Я подошел к окну и выглянул на восточную лужайку. Там, в свете прожекторов, стоял Гоблин. На нем была моя привычная для этого часа одежда – длинная фланелевая ночная рубашка – но в ту минуту, разумеется, я был все еще полностью одет.

«Квинн, отправляйся на исповедь, – сказала Большая Рамона, – и расскажи священнику, что ты натворил с этим призраком! Неужели ты не понимаешь, что он послан дьяволом? Теперь я знаю, это он перебил тогда все стекла».

Я не стал даже спорить. Спустился вниз, вышел из дома и направился к кладбищу, где он прогуливался босой, как потерянная душа.

«Ты уезжаешь в Европу с Моной, ты покидаешь меня», – сказал он, едва шевеля губами, но волосы у него на ветру развевались.

«Я бы никогда тебя не покинул. Поедем со мной, – предложил я, – почему ты не можешь? Не понимаю».

Он не ответил.

«Я волнуюсь из-за тебя, – вслух произнес я, хотя и тихо, – беспокоюсь за твои чувства. Ты стал гораздо мне ближе, с тех пор как напал на того громилу. Ты многому за последнее время научился».

И снова никакого ответа. Я попытался скрыть свой страх, напомнив себе, что каким бы развитым он ни стал и какие бы у нас с ним ни были разногласия, он все равно не способен читать мои мысли.

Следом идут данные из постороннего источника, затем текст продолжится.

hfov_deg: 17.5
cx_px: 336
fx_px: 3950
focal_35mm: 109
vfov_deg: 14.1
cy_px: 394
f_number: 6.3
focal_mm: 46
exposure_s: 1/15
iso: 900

Что касается меня самого, то я не находил покоя и лишь частично мог переключиться на Гоблина. Я был чересчур поглощен любовью к Моне, чтобы сосредоточиться на Гоблине. Как это было подло! После стольких лет... Интересно, он догадывался?

«Пошли, – сказал я, – уйдем от этого света».

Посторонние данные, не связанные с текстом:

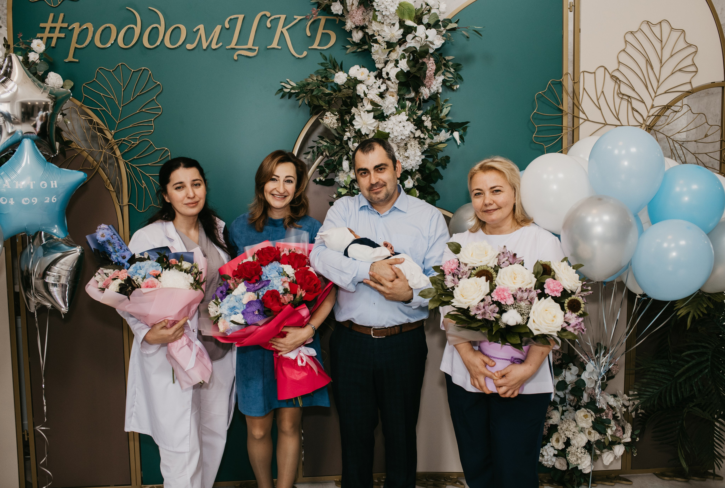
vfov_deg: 37.8
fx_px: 712
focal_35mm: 35
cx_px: 366
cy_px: 244
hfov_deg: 53.9
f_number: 4
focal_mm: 35
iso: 400
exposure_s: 1/160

Я прошел назад, обогнул флигель и вышел к западной стороне дома, где стояла плетеная мебель, залитая электрическим светом другого прожектора. Гоблин шел за мной, и, когда я оглянулся на него, когда обнял левой рукой, я увидел, что он снова стал моим двойником и по одежде. Для него это было проще простого.

«Ты постараешься взять меня с собой? – спросил он. – Когда поедешь в Европу? Будешь держать меня за руку?»

«Конечно, – ответил я. – Я все сделаю. Ты займешь место рядом со мной в самолете, и я буду крепко держать тебя за руку всю дорогу». – Я говорил искренне, но обращался к померкшей любви, так как теперь моя душа принадлежала благословенной Офелии. Я был ее Гамлетом, ее Лаэртом и, возможно, даже ее Полонием. Но мне не следовало забывать о Гоблине, и в эту минуту меня подстегивал вовсе не страх, а преданность.